◆ Work instruction: The expected reply is all of the data, returned exactly.

◆ Data excerpts:
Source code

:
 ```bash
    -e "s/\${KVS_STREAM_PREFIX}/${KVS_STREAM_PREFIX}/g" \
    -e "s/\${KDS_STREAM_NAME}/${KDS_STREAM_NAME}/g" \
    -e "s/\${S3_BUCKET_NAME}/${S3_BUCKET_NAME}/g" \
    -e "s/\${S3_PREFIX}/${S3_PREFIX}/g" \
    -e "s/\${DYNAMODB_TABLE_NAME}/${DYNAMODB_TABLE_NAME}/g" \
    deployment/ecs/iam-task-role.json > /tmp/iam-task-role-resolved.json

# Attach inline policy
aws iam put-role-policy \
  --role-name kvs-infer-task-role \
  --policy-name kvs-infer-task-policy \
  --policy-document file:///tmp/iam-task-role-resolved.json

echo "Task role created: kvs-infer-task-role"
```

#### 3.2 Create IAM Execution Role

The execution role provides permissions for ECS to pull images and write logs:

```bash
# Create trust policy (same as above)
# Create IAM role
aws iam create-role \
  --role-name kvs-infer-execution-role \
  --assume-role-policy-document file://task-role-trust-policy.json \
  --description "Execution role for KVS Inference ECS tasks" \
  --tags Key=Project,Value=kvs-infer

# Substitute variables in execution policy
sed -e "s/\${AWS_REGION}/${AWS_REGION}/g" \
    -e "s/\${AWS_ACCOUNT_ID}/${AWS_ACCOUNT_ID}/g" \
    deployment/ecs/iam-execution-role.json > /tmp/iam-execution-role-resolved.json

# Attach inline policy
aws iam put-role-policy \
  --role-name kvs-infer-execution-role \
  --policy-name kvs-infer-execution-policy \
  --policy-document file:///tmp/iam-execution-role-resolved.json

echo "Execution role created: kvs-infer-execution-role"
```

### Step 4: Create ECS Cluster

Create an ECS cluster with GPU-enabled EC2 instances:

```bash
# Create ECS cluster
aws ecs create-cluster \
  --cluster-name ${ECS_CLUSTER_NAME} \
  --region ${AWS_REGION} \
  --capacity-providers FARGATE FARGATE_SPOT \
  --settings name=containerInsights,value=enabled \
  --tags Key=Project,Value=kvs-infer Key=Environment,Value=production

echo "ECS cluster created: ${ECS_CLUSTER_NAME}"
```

◆ Response:
Source code

:
 ```bash
    -e "s/\${KVS_STREAM_PREFIX}/${KVS_STREAM_PREFIX}/g" \
    -e "s/\${KDS_STREAM_NAME}/${KDS_STREAM_NAME}/g" \
    -e "s/\${S3_BUCKET_NAME}/${S3_BUCKET_NAME}/g" \
    -e "s/\${S3_PREFIX}/${S3_PREFIX}/g" \
    -e "s/\${DYNAMODB_TABLE_NAME}/${DYNAMODB_TABLE_NAME}/g" \
    deployment/ecs/iam-task-role.json > /tmp/iam-task-role-resolved.json

# Attach inline policy
aws iam put-role-policy \
  --role-name kvs-infer-task-role \
  --policy-name kvs-infer-task-policy \
  --policy-document file:///tmp/iam-task-role-resolved.json

echo "Task role created: kvs-infer-task-role"
```

#### 3.2 Create IAM Execution Role

The execution role provides permissions for ECS to pull images and write logs:

```bash
# Create trust policy (same as above)
# Create IAM role
aws iam create-role \
  --role-name kvs-infer-execution-role \
  --assume-role-policy-document file://task-role-trust-policy.json \
  --description "Execution role for KVS Inference ECS tasks" \
  --tags Key=Project,Value=kvs-infer

# Substitute variables in execution policy
sed -e "s/\${AWS_REGION}/${AWS_REGION}/g" \
    -e "s/\${AWS_ACCOUNT_ID}/${AWS_ACCOUNT_ID}/g" \
    deployment/ecs/iam-execution-role.json > /tmp/iam-execution-role-resolved.json

# Attach inline policy
aws iam put-role-policy \
  --role-name kvs-infer-execution-role \
  --policy-name kvs-infer-execution-policy \
  --policy-document file:///tmp/iam-execution-role-resolved.json

echo "Execution role created: kvs-infer-execution-role"
```

### Step 4: Create ECS Cluster

Create an ECS cluster with GPU-enabled EC2 instances:

```bash
# Create ECS cluster
aws ecs create-cluster \
  --cluster-name ${ECS_CLUSTER_NAME} \
  --region ${AWS_REGION} \
  --capacity-providers FARGATE FARGATE_SPOT \
  --settings name=containerInsights,value=enabled \
  --tags Key=Project,Value=kvs-infer Key=Environment,Value=production

echo "ECS cluster created: ${ECS_CLUSTER_NAME}"
```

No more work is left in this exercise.